Copy of your Living Will and/or Durable Power of Attorney for Healthcare.
If you choose to bring any personal belongings, such as a pillow, be sure that it is a colored one with your name on it so it does not get mistaken for one of the hospital articles.
Please bring your Incentive Spirometer with you to the hospital. The Incentive Spirometer is a device that is designed to encourage deep breaths and help prevent respiratory problems. Keep the device clean and do not allow children or other family members to use it.
Where do I go the day of my surgery?
Go to the Mulberry Street Outpatient Registration Entrance on the west side of the hospital. Walk past the registration office to the elevator on the right. Take the elevator to the 2nd floor. When you exit the elevator you will be in the Surgery Waiting Room. Check in with the receptionist. You should report to the hospital at the time your surgeon told you.
What is my role in the surgery process?
St. Anthony’s Memorial Hospital is committed to providing quality patient care, promoting patient education, and enhancing patient safety. You will be asked to participate with the following processes.
If you are scheduled for elective surgery, you will be asked to verify the correct operative site during your visit with the pre-admission nurse.
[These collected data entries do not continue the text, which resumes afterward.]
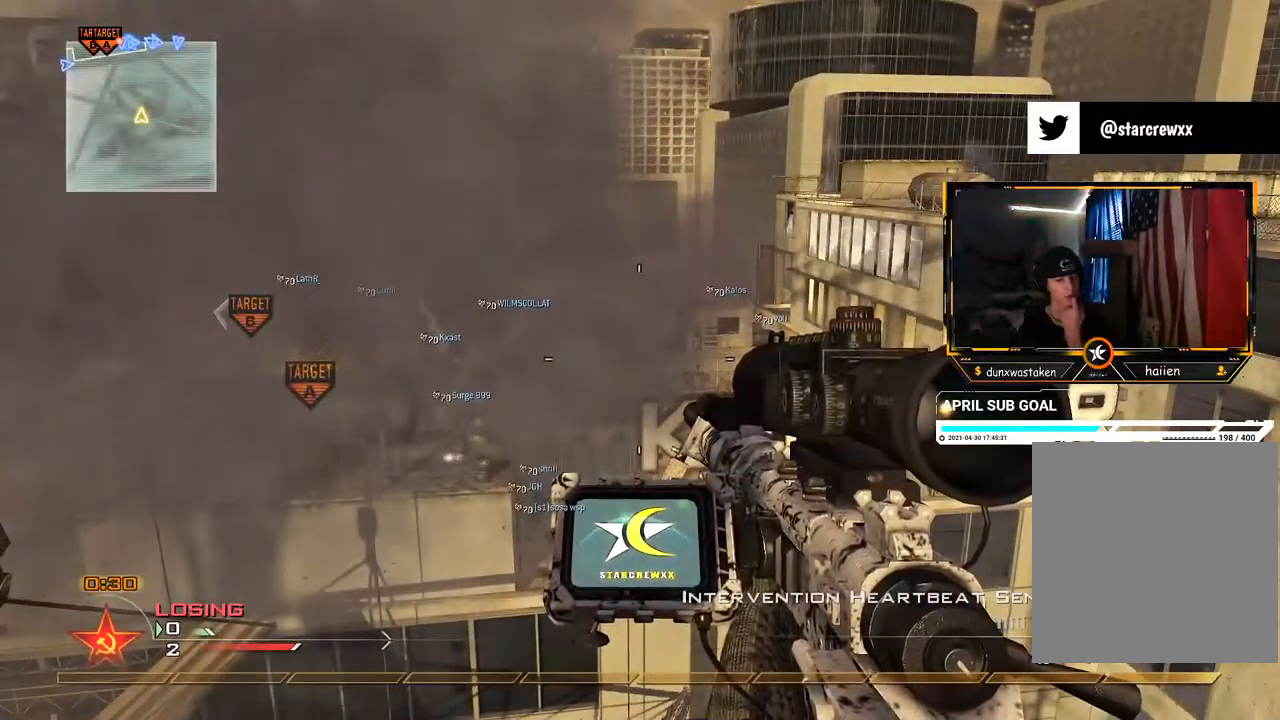
{"buttons": [], "left_stick": "center", "right_stick": "center", "events": []}
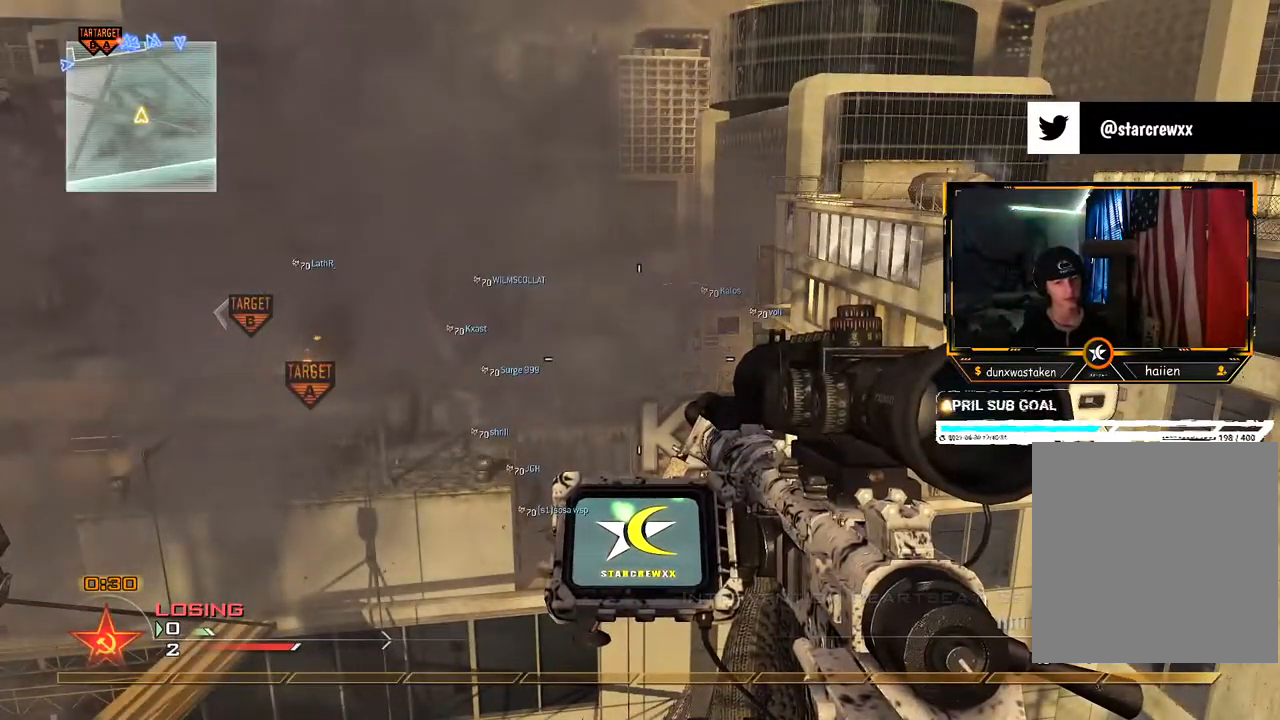
{"buttons": [], "left_stick": "center", "right_stick": "center", "events": [[334, "right_stick", "down"], [484, "right_stick", "center"]]}
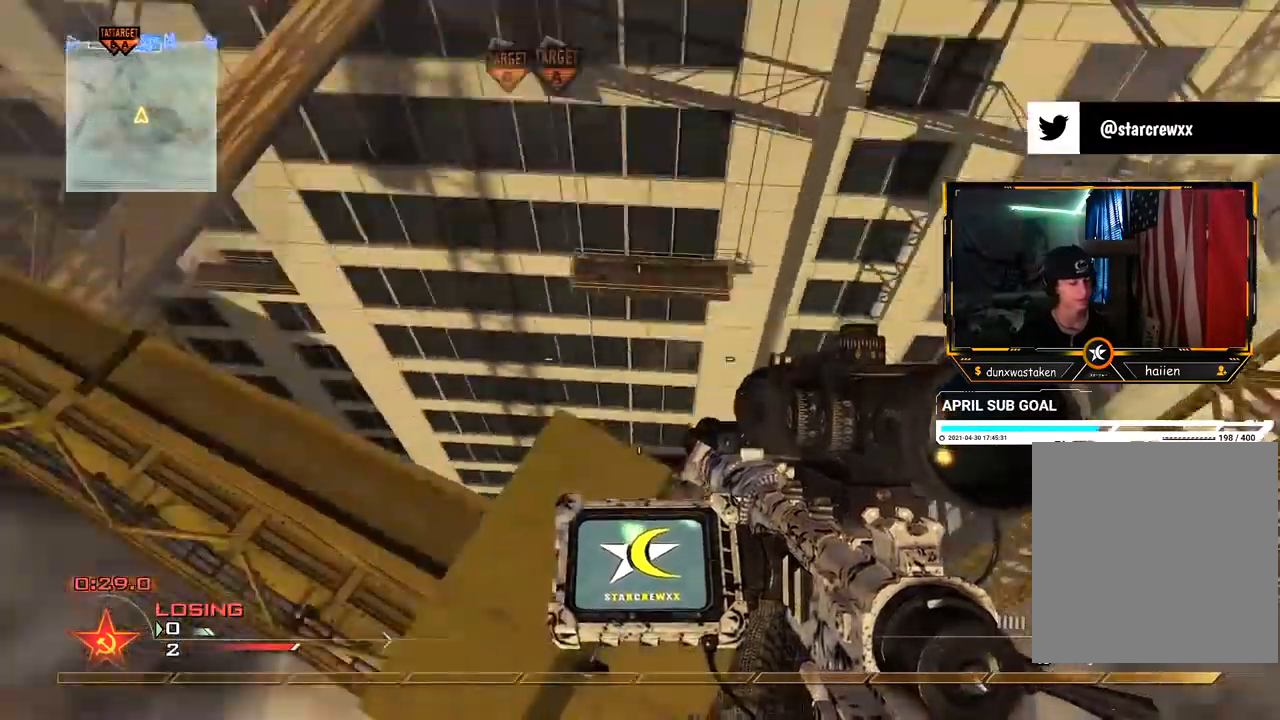
{"buttons": [], "left_stick": "center", "right_stick": "down", "events": [[117, "B", "down"], [167, "B", "up"], [250, "B", "down"], [333, "B", "up"], [467, "right_stick", "down"]]}
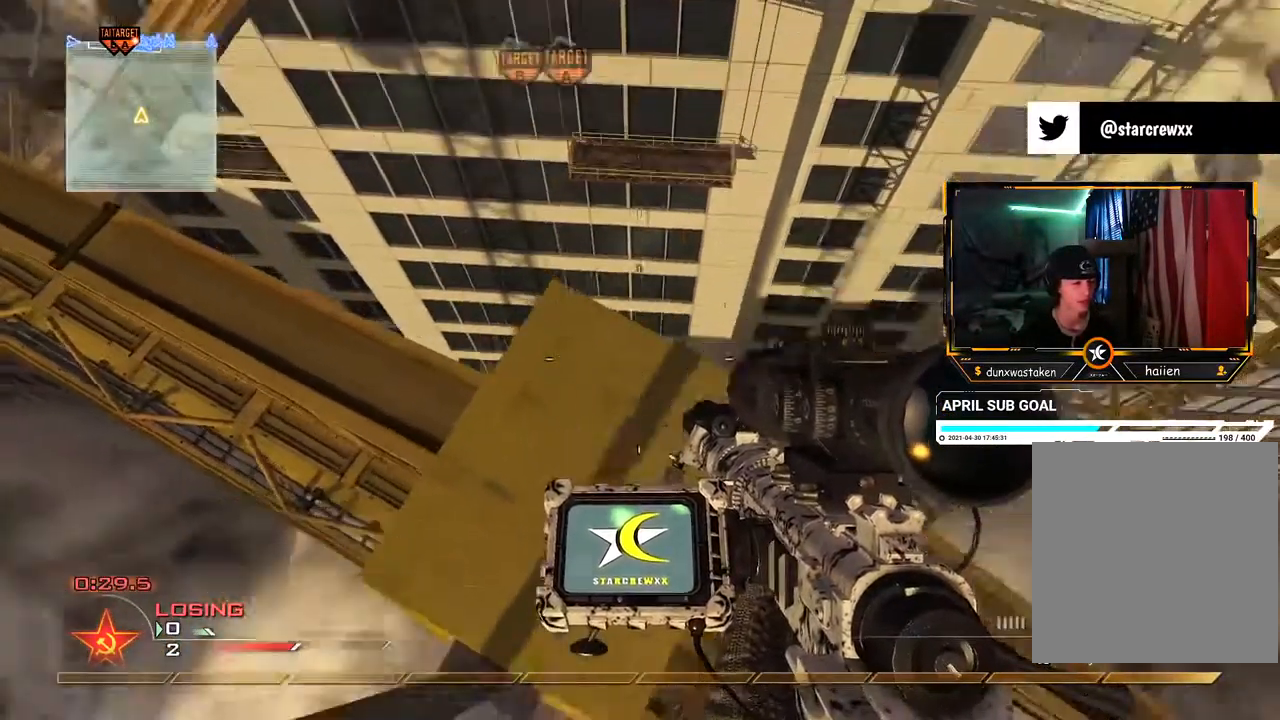
{"buttons": [], "left_stick": "center", "right_stick": "center", "events": [[67, "left_stick", "left"], [117, "left_stick", "center"], [117, "right_stick", "center"], [251, "right_stick", "right"], [334, "left_stick", "left"], [334, "right_stick", "center"], [417, "left_stick", "center"]]}
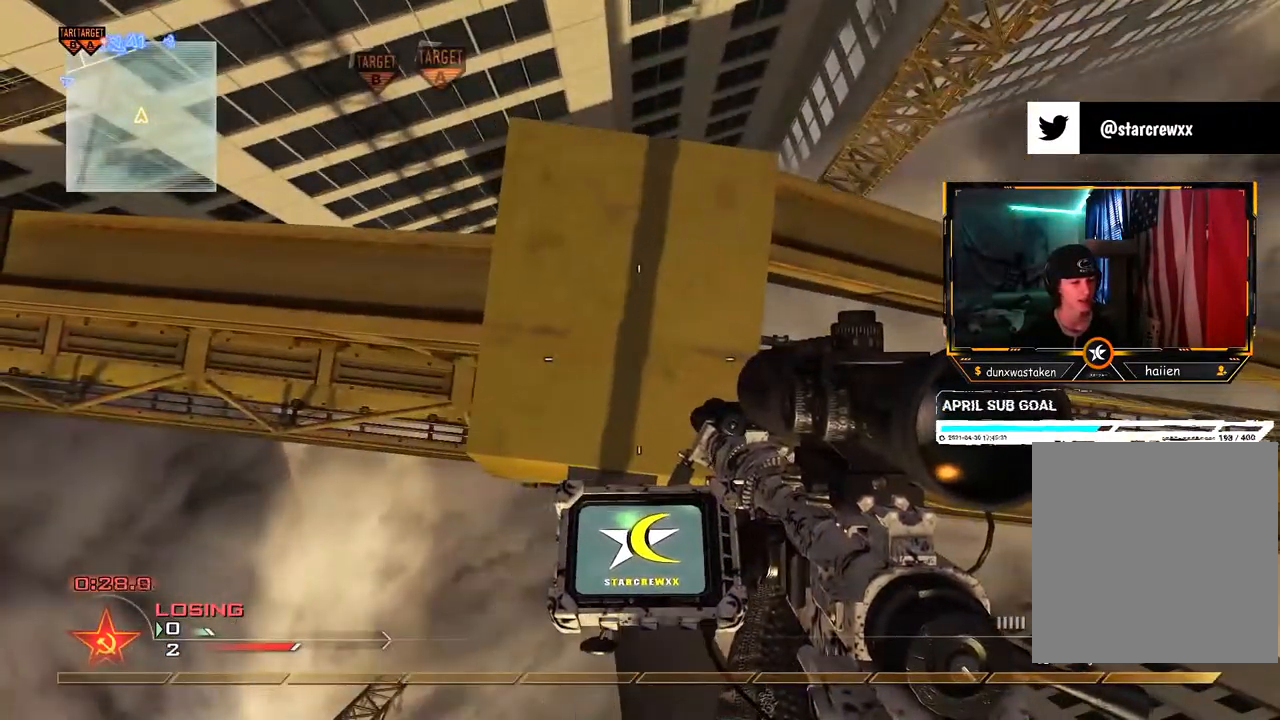
{"buttons": [], "left_stick": "center", "right_stick": "center", "events": [[300, "left_stick", "left"], [350, "left_stick", "center"]]}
If your operation involves right versus left (for example - right knee or left knee), you will be asked to verify the correct site.
Before surgery, a nurse will verify the correct operative site with you. He/she will also confirm this information with your medical record and the surgery schedule.
The nurse will ask you to mark the operative site with your initials (i.e., hernias, breast, arm, leg, etc.) by using a skin marker.
The Surgical Team will recheck the surgical site with you. They will look at your initials and will document the verification process in your medical record.
If you do not understand this information, please ask a member of the Surgical Team.
Please be aware that questions regarding your name, physician, type and location of surgery, medical history, allergies, etc., will be repeated multiple times during your surgical process in order to ensure your safety.
How will my child go to sleep if having surgery?
The age and maturity of your child will aid in the decision about how he/she will go to sleep. With younger children, the most frequent type of induction (putting one to sleep) is inhalation. Inhalation induction allows the child to breath themselves off to sleep with oxygen, nitrous oxide (laughing gas), and anesthesia gas. The older child will often choose an IV because it is a faster way to go to sleep. If the older child is afraid of IV sleep, or needles, an inhalation induction is an option.
What will you do if my child is anxious before surgery?
Medications are available that will sedate your child prior to the start of the anesthetic. These medications can be given either by mouth or through an IV. Your anesthesiologist will decide what is best for your child after discussing with you. A vast majority of children do not require anything other than a wagon to ride in and a hand to hold.